Data supplied Start Marker

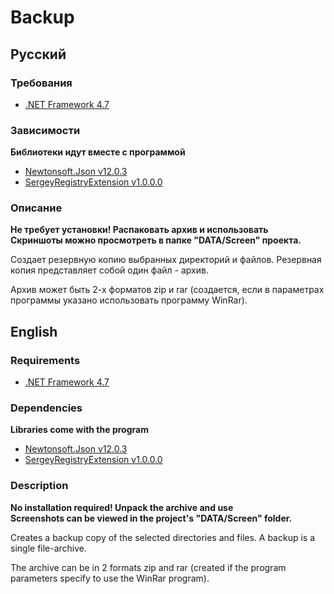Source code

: # Backup
## Русский
### Требования
-  [.NET Framework 4.7](https://www.microsoft.com/ru-RU/download/details.aspx?id=55167)
### Зависимости
**Библиотеки идут вместе с программой**
-  [Newtonsoft.Json v12.0.3](https://www.nuget.org/packages/Newtonsoft.Json/)
-  [SergeyRegistryExtension v1.0.0.0](https://github.com/Hlebushek2020/SergeyRegistryExtension)
### Описание
**Не требует установки! Распаковать архив и использовать**  
**Скриншоты можно просмотреть в папке "DATA/Screen" проекта.**

Создает резервную копию выбранных директорий и файлов. Резервная копия представляет собой один файл - архив.

Архив может быть 2-х форматов zip и rar (создается, если в параметрах программы указано использовать программу WinRar).


## English
### Requirements
-  [.NET Framework 4.7](https://www.microsoft.com/ru-RU/download/details.aspx?id=55167)
### Dependencies
**Libraries come with the program**
-  [Newtonsoft.Json v12.0.3](https://www.nuget.org/packages/Newtonsoft.Json/)
-  [SergeyRegistryExtension v1.0.0.0](https://github.com/Hlebushek2020/SergeyRegistryExtension)
### Description
**No installation required! Unpack the archive and use**  
**Screenshots can be viewed in the project's "DATA/Screen" folder.**

Creates a backup copy of the selected directories and files. A backup is a single file-archive.

The archive can be in 2 formats zip and rar (created if the program parameters specify to use the WinRar program).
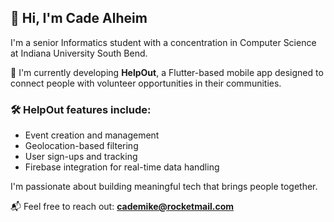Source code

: ## 👋 Hi, I'm Cade Alheim

I'm a senior Informatics student with a concentration in Computer Science at Indiana University South Bend.

🚀 I'm currently developing **HelpOut**, a Flutter-based mobile app designed to connect people with volunteer opportunities in their communities.

### 🛠️ HelpOut features include:
- Event creation and management  
- Geolocation-based filtering  
- User sign-ups and tracking  
- Firebase integration for real-time data handling

I'm passionate about building meaningful tech that brings people together.

📬 Feel free to reach out: **cademike@rocketmail.com**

Data supplied End Marker

Task brief:
This exercise requires the lines of the entries containing the string "based".

Response to the task:
🚀 I'm currently developing **HelpOut**, a Flutter-based mobile app designed to connect people with volunteer opportunities in their communities.
- Geolocation-based filtering  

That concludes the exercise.